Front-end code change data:

* * *

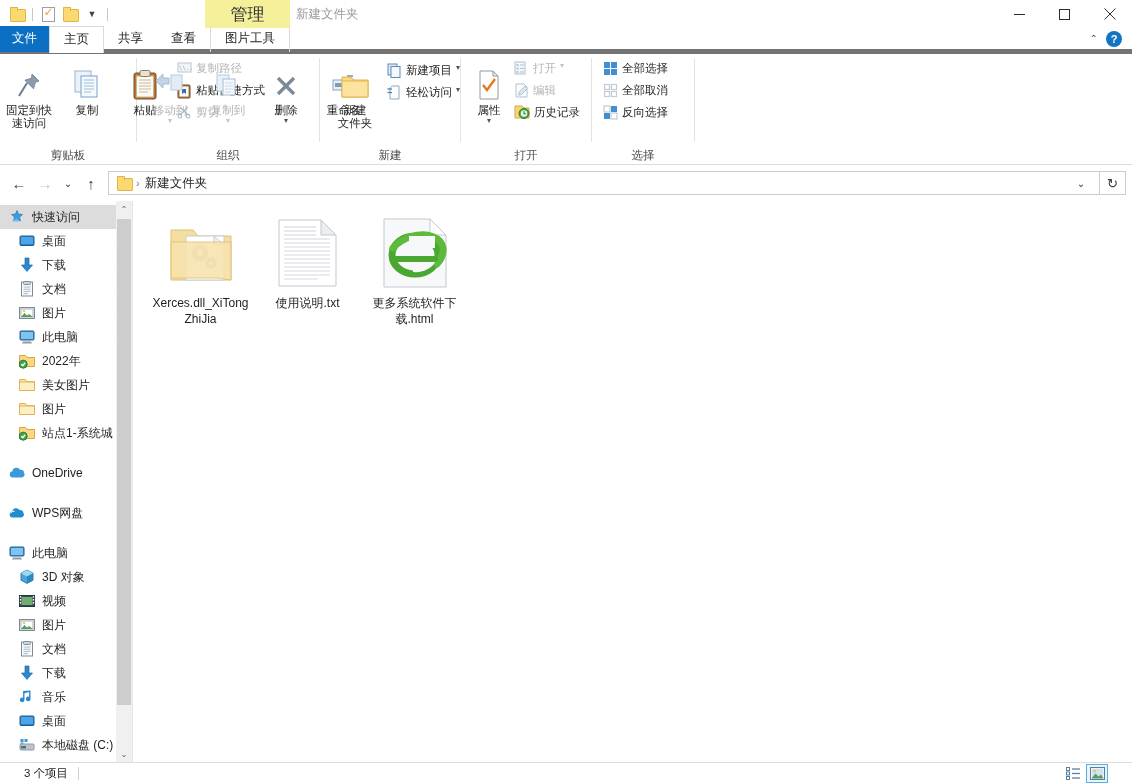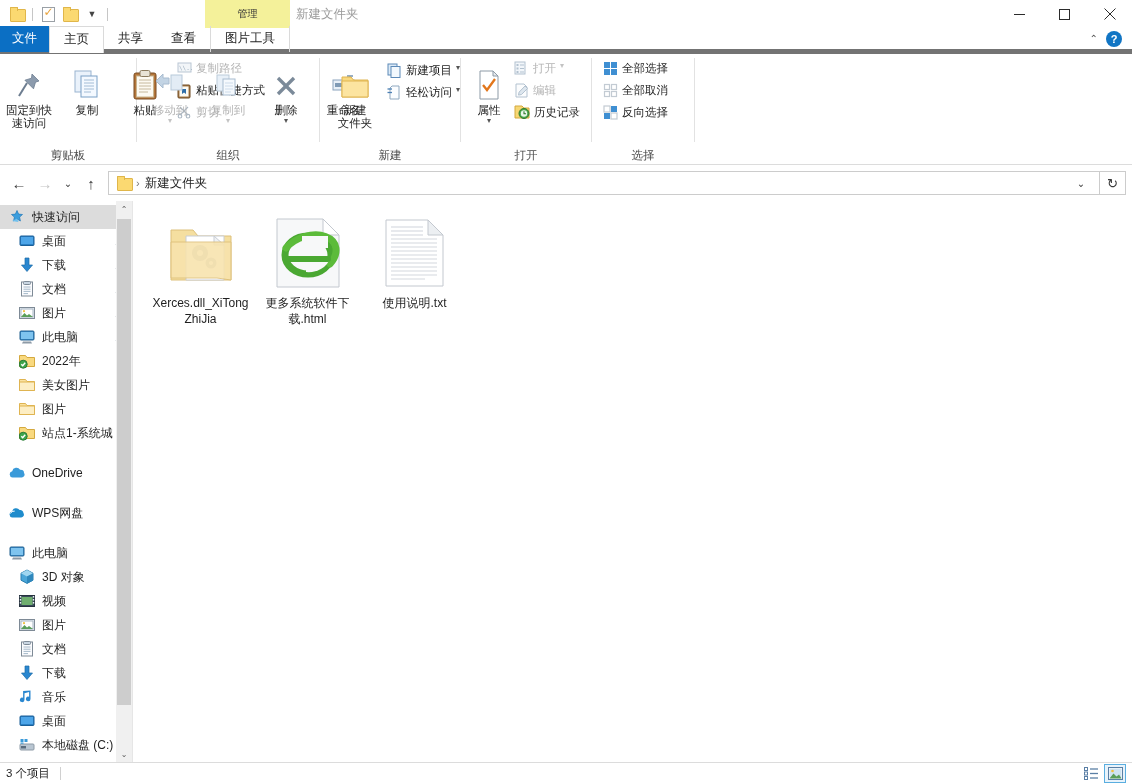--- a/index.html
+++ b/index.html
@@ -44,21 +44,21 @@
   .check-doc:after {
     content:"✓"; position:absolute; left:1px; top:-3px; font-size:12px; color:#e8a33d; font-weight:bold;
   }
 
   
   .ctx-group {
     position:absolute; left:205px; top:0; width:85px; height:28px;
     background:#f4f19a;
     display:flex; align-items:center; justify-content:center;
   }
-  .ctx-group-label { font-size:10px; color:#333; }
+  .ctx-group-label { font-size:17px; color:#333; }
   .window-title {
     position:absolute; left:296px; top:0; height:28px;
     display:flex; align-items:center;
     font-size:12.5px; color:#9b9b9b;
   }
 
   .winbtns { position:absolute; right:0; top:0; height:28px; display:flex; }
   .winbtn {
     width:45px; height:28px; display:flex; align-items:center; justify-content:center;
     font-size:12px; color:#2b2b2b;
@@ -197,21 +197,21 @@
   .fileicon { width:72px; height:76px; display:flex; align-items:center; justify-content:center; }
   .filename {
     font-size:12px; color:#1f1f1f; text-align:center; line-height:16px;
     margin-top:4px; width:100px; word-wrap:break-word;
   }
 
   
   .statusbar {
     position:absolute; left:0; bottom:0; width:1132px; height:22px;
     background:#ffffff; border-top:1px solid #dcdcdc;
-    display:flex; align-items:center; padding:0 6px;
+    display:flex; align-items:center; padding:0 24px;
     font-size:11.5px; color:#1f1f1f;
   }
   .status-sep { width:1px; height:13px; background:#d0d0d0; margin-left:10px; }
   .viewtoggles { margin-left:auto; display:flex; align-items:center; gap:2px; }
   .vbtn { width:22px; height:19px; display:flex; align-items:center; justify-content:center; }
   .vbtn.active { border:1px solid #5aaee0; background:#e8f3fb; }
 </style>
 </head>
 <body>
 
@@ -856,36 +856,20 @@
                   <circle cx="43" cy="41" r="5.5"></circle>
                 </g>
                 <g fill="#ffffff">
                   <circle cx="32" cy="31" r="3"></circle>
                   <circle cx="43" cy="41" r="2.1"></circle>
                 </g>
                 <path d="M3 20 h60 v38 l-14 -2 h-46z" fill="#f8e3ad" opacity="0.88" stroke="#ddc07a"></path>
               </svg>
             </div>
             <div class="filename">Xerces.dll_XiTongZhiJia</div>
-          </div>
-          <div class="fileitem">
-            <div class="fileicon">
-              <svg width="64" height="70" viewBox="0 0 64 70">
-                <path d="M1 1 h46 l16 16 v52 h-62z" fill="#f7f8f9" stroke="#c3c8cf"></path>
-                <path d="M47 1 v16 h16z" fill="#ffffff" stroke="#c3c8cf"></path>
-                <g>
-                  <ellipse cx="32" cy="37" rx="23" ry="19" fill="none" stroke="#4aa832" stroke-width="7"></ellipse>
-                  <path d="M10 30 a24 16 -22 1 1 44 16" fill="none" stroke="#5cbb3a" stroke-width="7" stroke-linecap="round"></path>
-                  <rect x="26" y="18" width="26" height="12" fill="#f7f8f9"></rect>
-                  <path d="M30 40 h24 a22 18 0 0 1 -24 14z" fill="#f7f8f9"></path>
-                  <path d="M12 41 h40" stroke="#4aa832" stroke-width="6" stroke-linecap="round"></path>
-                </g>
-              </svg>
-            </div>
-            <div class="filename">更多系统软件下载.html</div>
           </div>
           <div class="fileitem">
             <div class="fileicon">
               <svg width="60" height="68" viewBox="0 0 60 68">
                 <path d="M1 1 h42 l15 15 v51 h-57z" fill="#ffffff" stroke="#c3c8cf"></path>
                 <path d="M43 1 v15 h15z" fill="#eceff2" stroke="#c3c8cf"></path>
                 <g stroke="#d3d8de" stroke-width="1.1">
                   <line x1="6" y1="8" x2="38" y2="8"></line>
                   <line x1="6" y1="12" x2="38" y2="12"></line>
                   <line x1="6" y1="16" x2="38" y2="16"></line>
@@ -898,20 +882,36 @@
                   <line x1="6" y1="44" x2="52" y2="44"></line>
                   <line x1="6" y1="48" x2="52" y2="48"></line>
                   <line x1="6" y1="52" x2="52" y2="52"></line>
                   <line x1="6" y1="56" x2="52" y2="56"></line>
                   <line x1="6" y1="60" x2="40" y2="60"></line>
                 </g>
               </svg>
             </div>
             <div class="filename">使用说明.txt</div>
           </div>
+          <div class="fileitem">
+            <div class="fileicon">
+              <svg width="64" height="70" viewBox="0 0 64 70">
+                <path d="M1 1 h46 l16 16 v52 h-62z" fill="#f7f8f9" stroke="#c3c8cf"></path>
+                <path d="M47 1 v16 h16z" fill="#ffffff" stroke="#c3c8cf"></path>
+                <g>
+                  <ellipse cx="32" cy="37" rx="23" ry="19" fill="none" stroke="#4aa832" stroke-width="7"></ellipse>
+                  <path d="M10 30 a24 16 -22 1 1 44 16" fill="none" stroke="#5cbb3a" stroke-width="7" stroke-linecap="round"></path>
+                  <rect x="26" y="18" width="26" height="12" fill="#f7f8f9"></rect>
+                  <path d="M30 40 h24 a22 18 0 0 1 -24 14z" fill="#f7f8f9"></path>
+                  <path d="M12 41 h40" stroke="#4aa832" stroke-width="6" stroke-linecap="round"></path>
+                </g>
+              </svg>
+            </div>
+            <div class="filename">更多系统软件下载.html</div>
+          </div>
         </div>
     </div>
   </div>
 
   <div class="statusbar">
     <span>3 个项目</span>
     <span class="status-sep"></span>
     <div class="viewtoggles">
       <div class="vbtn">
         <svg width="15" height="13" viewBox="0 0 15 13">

* * *

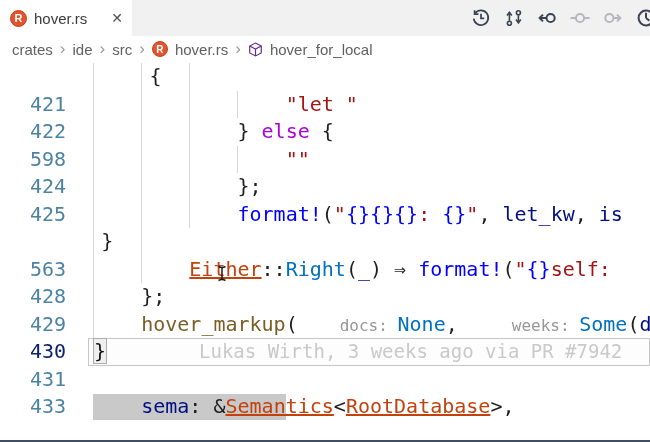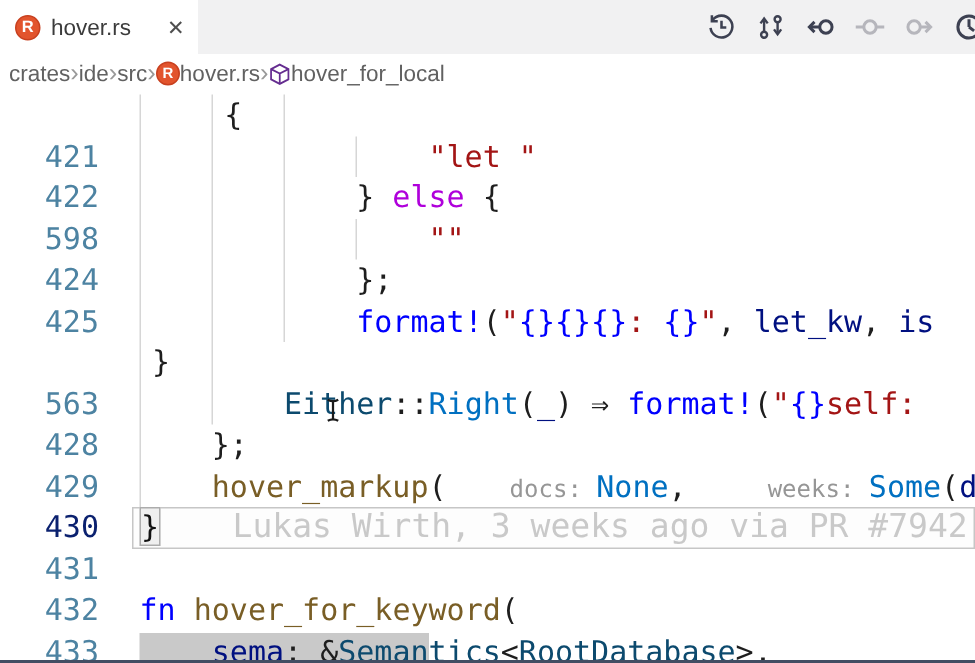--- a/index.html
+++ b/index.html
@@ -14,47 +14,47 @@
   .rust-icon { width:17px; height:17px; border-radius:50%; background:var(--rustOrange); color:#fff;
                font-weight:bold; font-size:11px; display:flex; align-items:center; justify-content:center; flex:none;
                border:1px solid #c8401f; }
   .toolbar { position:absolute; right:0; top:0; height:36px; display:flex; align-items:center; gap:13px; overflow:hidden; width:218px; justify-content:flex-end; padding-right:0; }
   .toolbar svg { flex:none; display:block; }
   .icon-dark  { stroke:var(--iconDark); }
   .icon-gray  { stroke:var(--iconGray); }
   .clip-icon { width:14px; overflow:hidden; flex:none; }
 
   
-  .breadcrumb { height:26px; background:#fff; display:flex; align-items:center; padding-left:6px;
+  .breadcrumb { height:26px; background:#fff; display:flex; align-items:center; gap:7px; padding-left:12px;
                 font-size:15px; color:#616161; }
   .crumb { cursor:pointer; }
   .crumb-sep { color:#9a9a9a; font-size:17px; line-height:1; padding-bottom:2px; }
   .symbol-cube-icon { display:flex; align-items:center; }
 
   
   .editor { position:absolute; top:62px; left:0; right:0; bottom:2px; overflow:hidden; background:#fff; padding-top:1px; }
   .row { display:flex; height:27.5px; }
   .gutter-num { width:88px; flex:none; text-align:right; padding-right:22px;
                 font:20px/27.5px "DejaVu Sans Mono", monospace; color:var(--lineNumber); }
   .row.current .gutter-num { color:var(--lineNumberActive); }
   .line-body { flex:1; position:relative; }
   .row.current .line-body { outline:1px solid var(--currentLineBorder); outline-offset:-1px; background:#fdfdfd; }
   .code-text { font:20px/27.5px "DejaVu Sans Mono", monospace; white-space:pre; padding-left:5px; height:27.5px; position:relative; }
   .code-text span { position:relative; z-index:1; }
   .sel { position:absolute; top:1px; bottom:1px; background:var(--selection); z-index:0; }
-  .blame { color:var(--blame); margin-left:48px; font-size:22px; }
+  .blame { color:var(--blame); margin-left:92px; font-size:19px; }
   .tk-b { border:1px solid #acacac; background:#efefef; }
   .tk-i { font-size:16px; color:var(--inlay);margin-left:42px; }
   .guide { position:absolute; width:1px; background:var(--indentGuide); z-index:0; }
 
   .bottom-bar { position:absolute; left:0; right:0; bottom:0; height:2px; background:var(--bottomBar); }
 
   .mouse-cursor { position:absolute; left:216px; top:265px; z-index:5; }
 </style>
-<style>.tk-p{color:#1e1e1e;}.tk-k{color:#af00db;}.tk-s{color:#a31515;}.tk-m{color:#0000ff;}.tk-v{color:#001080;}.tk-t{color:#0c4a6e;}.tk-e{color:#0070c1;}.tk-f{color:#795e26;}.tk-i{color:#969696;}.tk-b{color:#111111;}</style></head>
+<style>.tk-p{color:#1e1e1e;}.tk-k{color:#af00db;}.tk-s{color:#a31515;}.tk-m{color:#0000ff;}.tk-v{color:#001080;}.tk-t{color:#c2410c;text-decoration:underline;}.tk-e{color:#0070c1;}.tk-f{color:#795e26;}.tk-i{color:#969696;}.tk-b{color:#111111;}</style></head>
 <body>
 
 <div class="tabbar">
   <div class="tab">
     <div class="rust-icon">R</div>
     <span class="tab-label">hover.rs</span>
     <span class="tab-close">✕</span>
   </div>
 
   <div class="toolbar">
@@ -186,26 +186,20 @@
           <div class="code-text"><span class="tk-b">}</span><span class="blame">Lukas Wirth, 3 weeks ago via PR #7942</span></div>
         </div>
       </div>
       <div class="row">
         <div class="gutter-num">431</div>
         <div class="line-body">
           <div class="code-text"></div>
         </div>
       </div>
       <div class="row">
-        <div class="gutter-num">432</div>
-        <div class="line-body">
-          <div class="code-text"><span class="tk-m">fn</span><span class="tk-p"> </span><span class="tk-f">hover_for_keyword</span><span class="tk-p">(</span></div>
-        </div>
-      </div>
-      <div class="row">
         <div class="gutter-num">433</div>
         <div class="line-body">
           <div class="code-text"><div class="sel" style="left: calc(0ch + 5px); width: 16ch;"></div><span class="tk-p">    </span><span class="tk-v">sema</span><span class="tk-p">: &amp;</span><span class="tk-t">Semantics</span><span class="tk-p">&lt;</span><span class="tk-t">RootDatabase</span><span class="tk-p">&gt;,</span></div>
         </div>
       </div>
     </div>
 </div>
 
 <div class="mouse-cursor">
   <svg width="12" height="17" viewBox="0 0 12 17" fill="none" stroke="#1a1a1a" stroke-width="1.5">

* * *

▶ [Job]: Show the lines where the word "ellipse" appears in the entries.

▶ [Response]:
-                  <ellipse cx="32" cy="37" rx="23" ry="19" fill="none" stroke="#4aa832" stroke-width="7"></ellipse>
+                  <ellipse cx="32" cy="37" rx="23" ry="19" fill="none" stroke="#4aa832" stroke-width="7"></ellipse>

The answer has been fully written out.